Movie Campaigns Often Give Short Shrift to Promotional Partners

The biggest movies have the most promotional partner companies. It stands to reason, as there are more opportunities to work modern products and fancy cars into an Avengers of Fast and the Furious movie than a period drama from Yorgos Lanthimos.

It’s one of the many reasons these big movies are so popular with studios. The campaigns mounted by those partner companies, many of which include footage or imagery from the movies, frequently result in tens if not millions of dollars in additional media exposure. Items used in the making of those movies can reduce production costs as well.

It’s surprising, then, that more attention isn’t being spent on how the studios themselves promote those partner companies.

On the official websites for these big movies, the “Partners” section usually has logos or icons for those companies, with links to their websites. Those links are likely part of the deal that’s signed, but those links are often not the best ones to show off what exactly that company is doing in support of the movie or what promotions they’re using the movie to run on their own.

As an example, let’s look at what links are used in that part of the website for Hobbs and Shaw compared to what links more fully show the campaigns run by those signing on to be part of that high profile release.

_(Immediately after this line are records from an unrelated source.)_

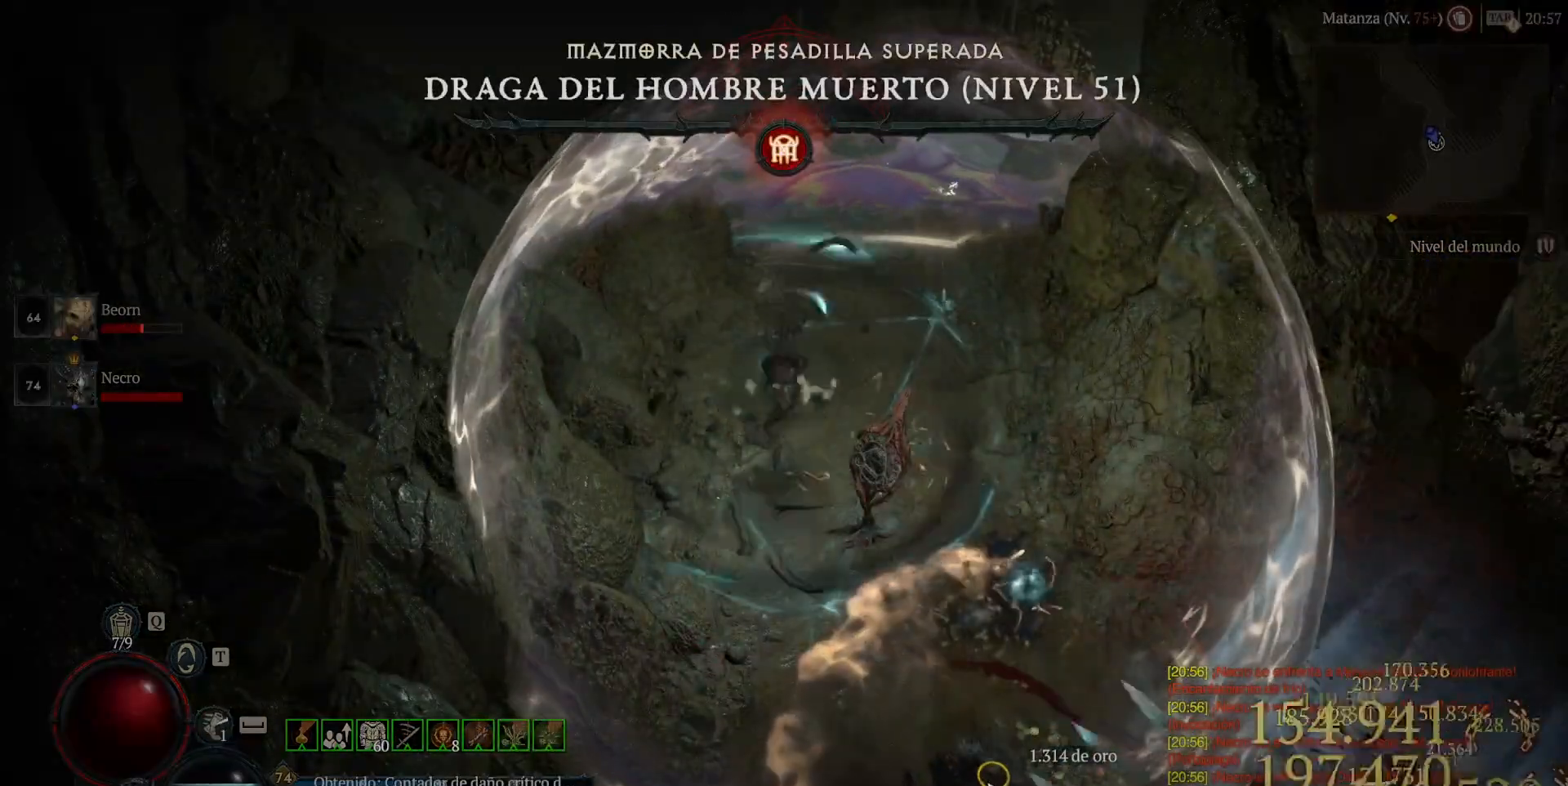
{"keys": ["shift"], "mouse": [], "events": [[120, "mouse_left", "up"], [120, "mouse_mb4", "up"], [240, "shift", "down"], [320, "mouse_mb5", "down"], [320, "mouse_right", "down"], [440, "mouse_mb5", "up"], [440, "mouse_right", "up"]]}
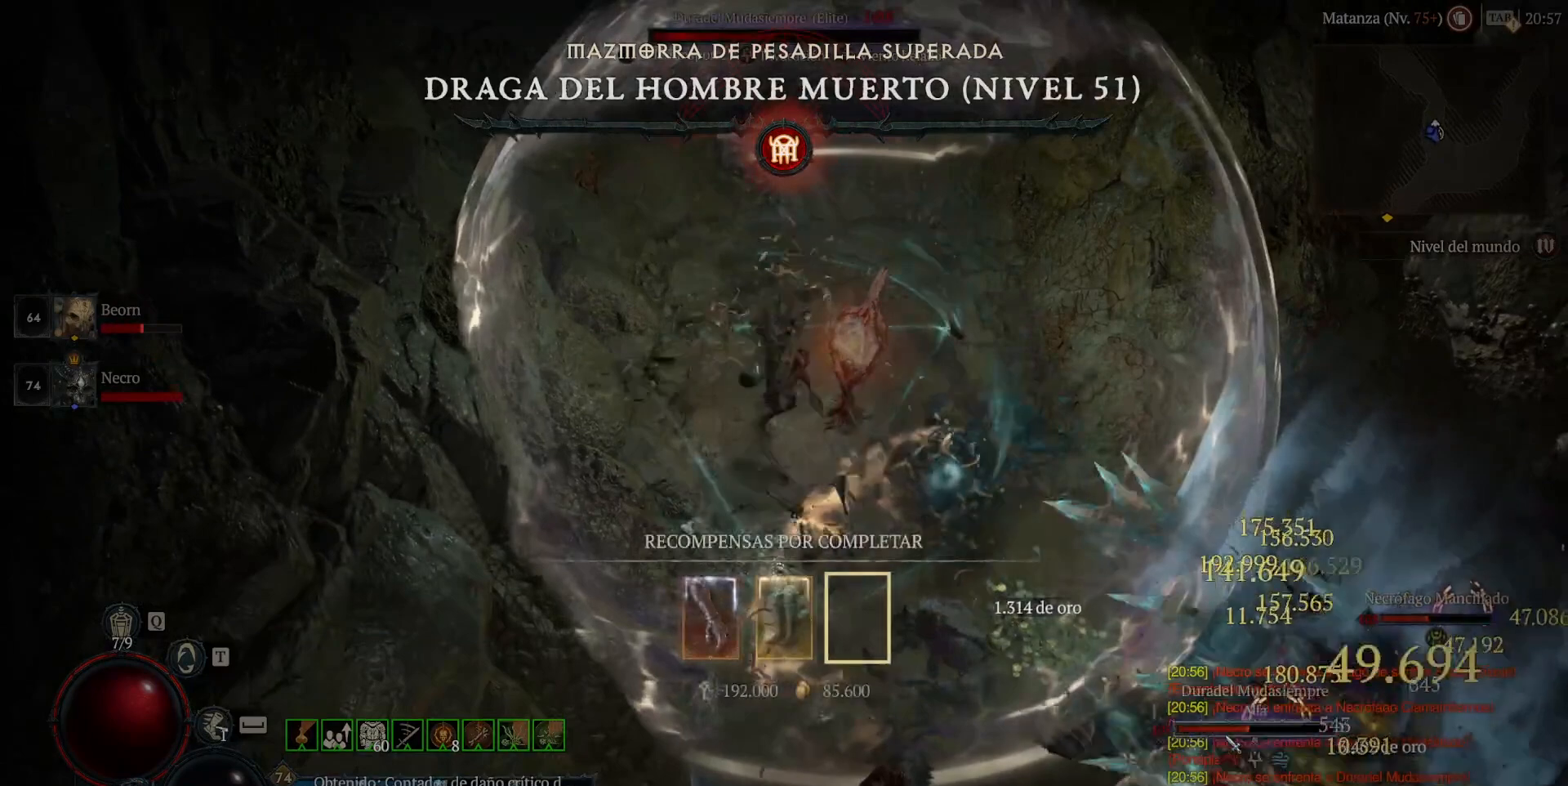
{"keys": ["shift"], "mouse": [], "events": [[40, "mouse_mb5", "down"], [40, "mouse_right", "down"], [160, "mouse_mb5", "up"], [160, "mouse_right", "up"], [240, "mouse_right", "down"], [280, "mouse_mb5", "down"], [400, "mouse_mb5", "up"], [400, "mouse_right", "up"]]}
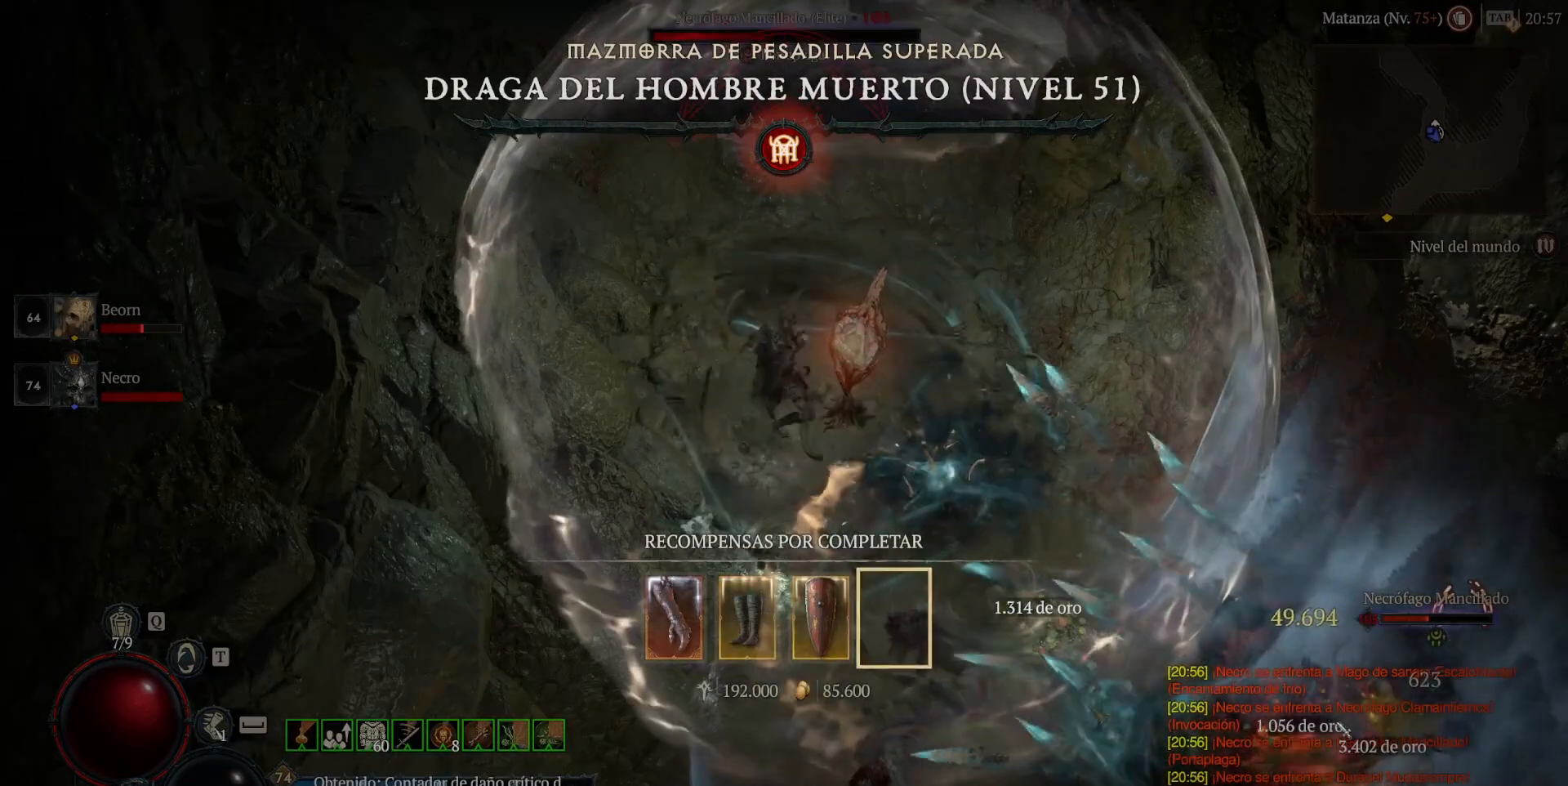
{"keys": ["shift"], "mouse": ["right", "mb5"], "events": [[40, "mouse_mb5", "down"], [40, "mouse_right", "down"], [160, "mouse_mb5", "up"], [160, "mouse_right", "up"], [240, "mouse_mb5", "down"], [240, "mouse_right", "down"], [400, "mouse_mb5", "up"], [400, "mouse_right", "up"], [480, "mouse_mb5", "down"], [480, "mouse_right", "down"]]}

Hobbs and shaw partner page.png

Brisk – This one is actually on-point. The link from the website goes to BriskHobbsAndShaw.com, the page where people can find out about that company’s partnership with Universal to find an independent creator and let them make something new to promote both parties. If anything, that page falls short in that it doesn’t show all the behind-the-scenes videos and other spots that were generated.

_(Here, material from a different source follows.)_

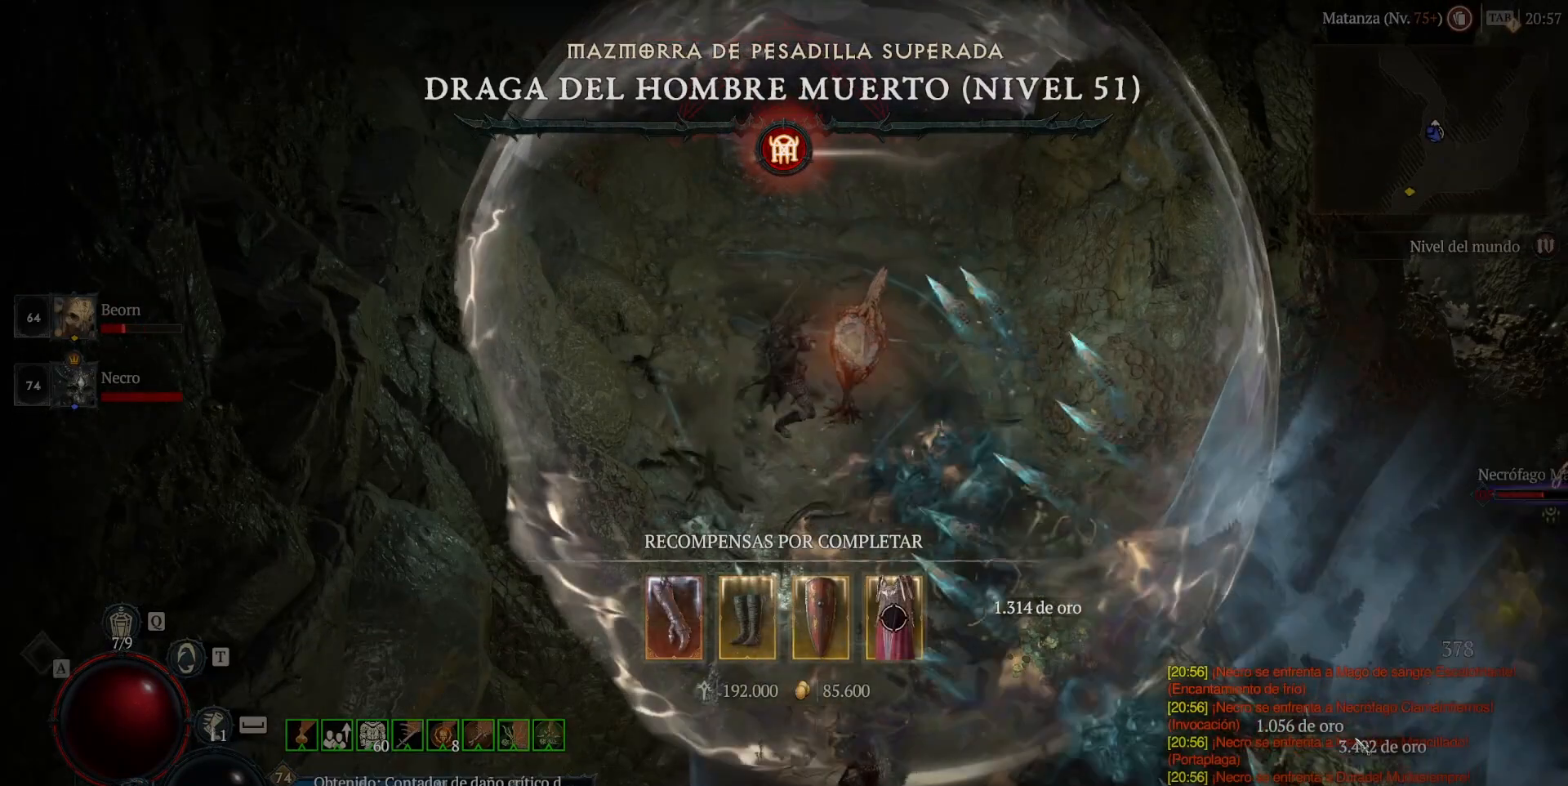
{"keys": ["shift"], "mouse": ["right", "mb5"], "events": [[120, "mouse_mb5", "up"], [120, "mouse_right", "up"], [200, "mouse_mb5", "down"], [200, "mouse_right", "down"], [400, "mouse_mb5", "up"], [400, "mouse_right", "up"], [440, "mouse_mb5", "down"], [440, "mouse_right", "down"]]}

McClaren – On the other hand, the link goes to McClaren’s front page, not to any sort of landing page about how McClaren provided cars for the movie or mounted an Omaze campaign in conjunction with it.

Trendy Butler – Here too is an example of getting it more or less right, with the link going to a landing page for a movie-based quiz. Still, that’s pretty thin.

Turo – And we’re back to the other end of the spectrum, with a link to the homepage for the company instead of a page with more information on the car collection it created based on the characters of Hobbs and Shaw.

So of the four companies linked, half get it essentially right while the other half are an example of missed opportunities.

In all cases, though, what’s missing from the link is any sort of immediate call to action the visitor can take. If part of the point of the co-branded TV spots and other tactics used by those companies signing on to movie campaigns is to increase the attention paid to the movie itself, the movies aren’t really returning the favor.

Entertainment media and marketing trades frequently tout how much media support has been given by promotional partners in support of recent movies. Far less coverage – almost none to my recollection – is devoted to the estimated value of the support provided by the studios for the companies they’re dealing with. That support is limited to the website links and the occasional retweet or @ mention along with branding that may be on display at a premiere’s red carpet event or elsewhere. My guess is it’s a fraction of what flows in the other direction.

Given the massive support provided by their ancillary campaigns, it’s somewhat surprising the companies working with studios aren’t asking for a bit more, something that may not reach parity in terms of media value but certainly closer. These co-branded campaigns should in may regards be as front-and-center as the ones for the movies themselves.

Otherwise, what exactly are they paying for?